The global steel industry—once the backbone of industrial expansion—is now at a crossroads. Under intense pressure to reduce its carbon footprint, its leading producer, ArcelorMittal, has publicly committed to reaching net‑zero emissions by 2050. But as mid‑2025 unfolds, it’s clear that the operational realities complicate this ambition.
At the centre of ArcelorMittal’s decarbonization strategy is a €1.7 billion plan targeting sites in Dunkirk and Fos‑sur‑Mer, France, intended to transition from traditional blast furnaces to hydrogen‑ready or electric arc steelmaking. Although the company secured significant government support—€850 million in French subsidies—execution has stalled. ArcelorMittal attributes the delay to an uncertain regulatory environment, insufficient carbon border policies, high energy costs, and the immaturity of green hydrogen as a fuel source. Critics, including transparency advocates at SteelWatch, contend the delays are politically strategic and used to extract greater subsidies rather than reflect logistical impossibilities.
Environmental performance further clouds ArcelorMittal’s green credentials. The ESG research firm Sustainalytics rated ArcelorMittal SA as “High Risk” with an ESG score of around 35.0 in mid‑2025, citing material exposure to environmental liabilities. Notable compliance failures include:
- In Canada, the company and a partner were fined $15 million in 2022 for 93 violations of water contamination regulations.
- In France, the Dunkirk facility released over 228,000 m³ of public drinking water illegally and exceeded particulate emissions limits by 17.4 tonnes, resulting in only €15,000 and €400,000 fines, respectively.
- Since 2020, environmental penalties across operations—including Mexico and South Africa—surpassed €11 million.
- In South Africa, a hazardous hydrogen sulfide breach led to a fine of ~€205,000, with allegations that actual pollution levels remain substantially higher.
- In Liberia, mining operations destroyed nearly 400 hectares of farmland, affecting 883 farms, and compensation has been awarded to fewer than 200 affected farmers despite years of public pressure.
Financial headwinds compound the challenges. ArcelorMittal incurred a negative free cash flow of $1.3 billion in the first half of 2024, driven by heavy working‑capital investments alongside capital expenditures totaling over $1.5 billion.
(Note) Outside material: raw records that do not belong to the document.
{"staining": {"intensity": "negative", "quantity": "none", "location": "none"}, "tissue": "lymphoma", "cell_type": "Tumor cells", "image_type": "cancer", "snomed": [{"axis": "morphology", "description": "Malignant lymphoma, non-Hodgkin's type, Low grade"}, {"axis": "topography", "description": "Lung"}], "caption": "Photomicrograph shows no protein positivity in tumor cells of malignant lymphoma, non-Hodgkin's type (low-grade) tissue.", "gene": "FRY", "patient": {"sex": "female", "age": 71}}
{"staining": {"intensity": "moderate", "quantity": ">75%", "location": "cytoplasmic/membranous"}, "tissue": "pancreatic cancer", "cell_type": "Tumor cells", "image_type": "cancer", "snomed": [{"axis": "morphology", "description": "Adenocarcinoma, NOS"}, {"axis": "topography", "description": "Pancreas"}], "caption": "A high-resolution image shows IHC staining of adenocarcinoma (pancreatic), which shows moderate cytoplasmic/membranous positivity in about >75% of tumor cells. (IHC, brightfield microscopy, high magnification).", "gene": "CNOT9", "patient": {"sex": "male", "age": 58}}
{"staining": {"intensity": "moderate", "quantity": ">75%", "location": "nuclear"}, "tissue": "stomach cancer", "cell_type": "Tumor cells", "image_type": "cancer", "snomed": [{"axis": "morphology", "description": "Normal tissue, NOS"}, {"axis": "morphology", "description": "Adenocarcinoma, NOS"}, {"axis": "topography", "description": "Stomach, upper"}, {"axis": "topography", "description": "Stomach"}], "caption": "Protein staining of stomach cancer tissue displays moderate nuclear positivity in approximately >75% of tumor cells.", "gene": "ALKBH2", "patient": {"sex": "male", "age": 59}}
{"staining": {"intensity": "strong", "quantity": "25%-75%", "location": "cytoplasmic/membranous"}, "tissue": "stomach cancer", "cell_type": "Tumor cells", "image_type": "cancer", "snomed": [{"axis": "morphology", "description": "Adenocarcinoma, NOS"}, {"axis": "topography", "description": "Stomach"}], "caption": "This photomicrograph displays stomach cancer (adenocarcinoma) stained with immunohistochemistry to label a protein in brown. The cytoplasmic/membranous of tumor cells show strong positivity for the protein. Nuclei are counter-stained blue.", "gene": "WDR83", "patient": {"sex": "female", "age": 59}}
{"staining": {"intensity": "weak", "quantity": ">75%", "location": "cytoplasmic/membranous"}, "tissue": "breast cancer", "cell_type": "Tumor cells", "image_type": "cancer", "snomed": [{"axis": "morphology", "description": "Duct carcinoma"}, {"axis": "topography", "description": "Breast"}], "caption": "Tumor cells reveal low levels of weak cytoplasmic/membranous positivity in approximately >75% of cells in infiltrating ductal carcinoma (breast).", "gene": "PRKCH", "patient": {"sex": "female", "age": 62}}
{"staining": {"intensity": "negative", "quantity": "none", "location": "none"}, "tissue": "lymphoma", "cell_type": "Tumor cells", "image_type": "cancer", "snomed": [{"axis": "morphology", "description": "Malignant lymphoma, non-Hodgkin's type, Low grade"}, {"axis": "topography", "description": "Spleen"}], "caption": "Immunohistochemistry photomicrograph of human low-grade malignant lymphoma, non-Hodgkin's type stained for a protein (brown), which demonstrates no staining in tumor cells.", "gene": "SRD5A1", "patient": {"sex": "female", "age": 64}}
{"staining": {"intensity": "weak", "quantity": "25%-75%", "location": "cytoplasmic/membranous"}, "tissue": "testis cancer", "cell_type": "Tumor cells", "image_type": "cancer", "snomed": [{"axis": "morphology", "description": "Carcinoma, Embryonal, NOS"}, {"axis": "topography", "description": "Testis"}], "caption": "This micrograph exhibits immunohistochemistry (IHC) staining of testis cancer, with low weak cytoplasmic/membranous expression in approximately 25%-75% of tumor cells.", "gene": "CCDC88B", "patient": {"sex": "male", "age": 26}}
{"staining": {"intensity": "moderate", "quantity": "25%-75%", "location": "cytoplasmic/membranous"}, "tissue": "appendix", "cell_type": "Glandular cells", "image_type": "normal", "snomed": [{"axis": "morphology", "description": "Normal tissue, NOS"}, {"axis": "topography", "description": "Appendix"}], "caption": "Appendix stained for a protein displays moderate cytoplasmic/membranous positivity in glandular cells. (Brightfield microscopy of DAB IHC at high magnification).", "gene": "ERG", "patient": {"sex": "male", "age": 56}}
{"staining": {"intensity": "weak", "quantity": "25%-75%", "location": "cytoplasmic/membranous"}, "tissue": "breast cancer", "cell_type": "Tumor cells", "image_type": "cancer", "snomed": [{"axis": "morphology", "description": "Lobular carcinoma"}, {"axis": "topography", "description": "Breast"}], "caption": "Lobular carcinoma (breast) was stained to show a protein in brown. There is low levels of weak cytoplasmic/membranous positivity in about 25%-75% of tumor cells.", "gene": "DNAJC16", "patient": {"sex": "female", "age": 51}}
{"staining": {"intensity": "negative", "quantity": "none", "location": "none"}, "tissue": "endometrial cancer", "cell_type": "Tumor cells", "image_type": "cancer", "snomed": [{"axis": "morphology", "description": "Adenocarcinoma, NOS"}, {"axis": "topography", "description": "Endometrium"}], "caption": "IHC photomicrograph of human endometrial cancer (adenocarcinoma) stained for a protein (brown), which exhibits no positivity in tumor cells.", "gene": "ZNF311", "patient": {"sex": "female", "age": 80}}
Globally, fiscal strain was evident—but the full year 2024 saw improved performance with EBITDA of $7.1 billion and adjusted net income of around $2.3 billion, despite a substantial drop in earnings compared to 202. Regionally, ArcelorMittal South Africa reported deep losses in 2024—triggered by utility prices, logistical bottlenecks, and market competition—with Net debt rising to approximately R5.1 billion and operations suspended at its troubled Longs facilities.
Consequently, ArcelorMittal walks a tightrope: trying to meet ambitious decarbonization targets while managing entrenched environmental risks and navigating intense financial pressure. Its delayed green investments reveal the tension between rhetoric and reality. Unless supportive policies such as the EU’s Carbon Border Adjustment Mechanism (CBAM), steel safeguards, and regulatory certainty materialize in 2025, the steelmaker may struggle to justify the economic case for green steel. The coming years will test whether ArcelorMittal can deliver on its promise to shape a sustainable, low-carbon industrial future.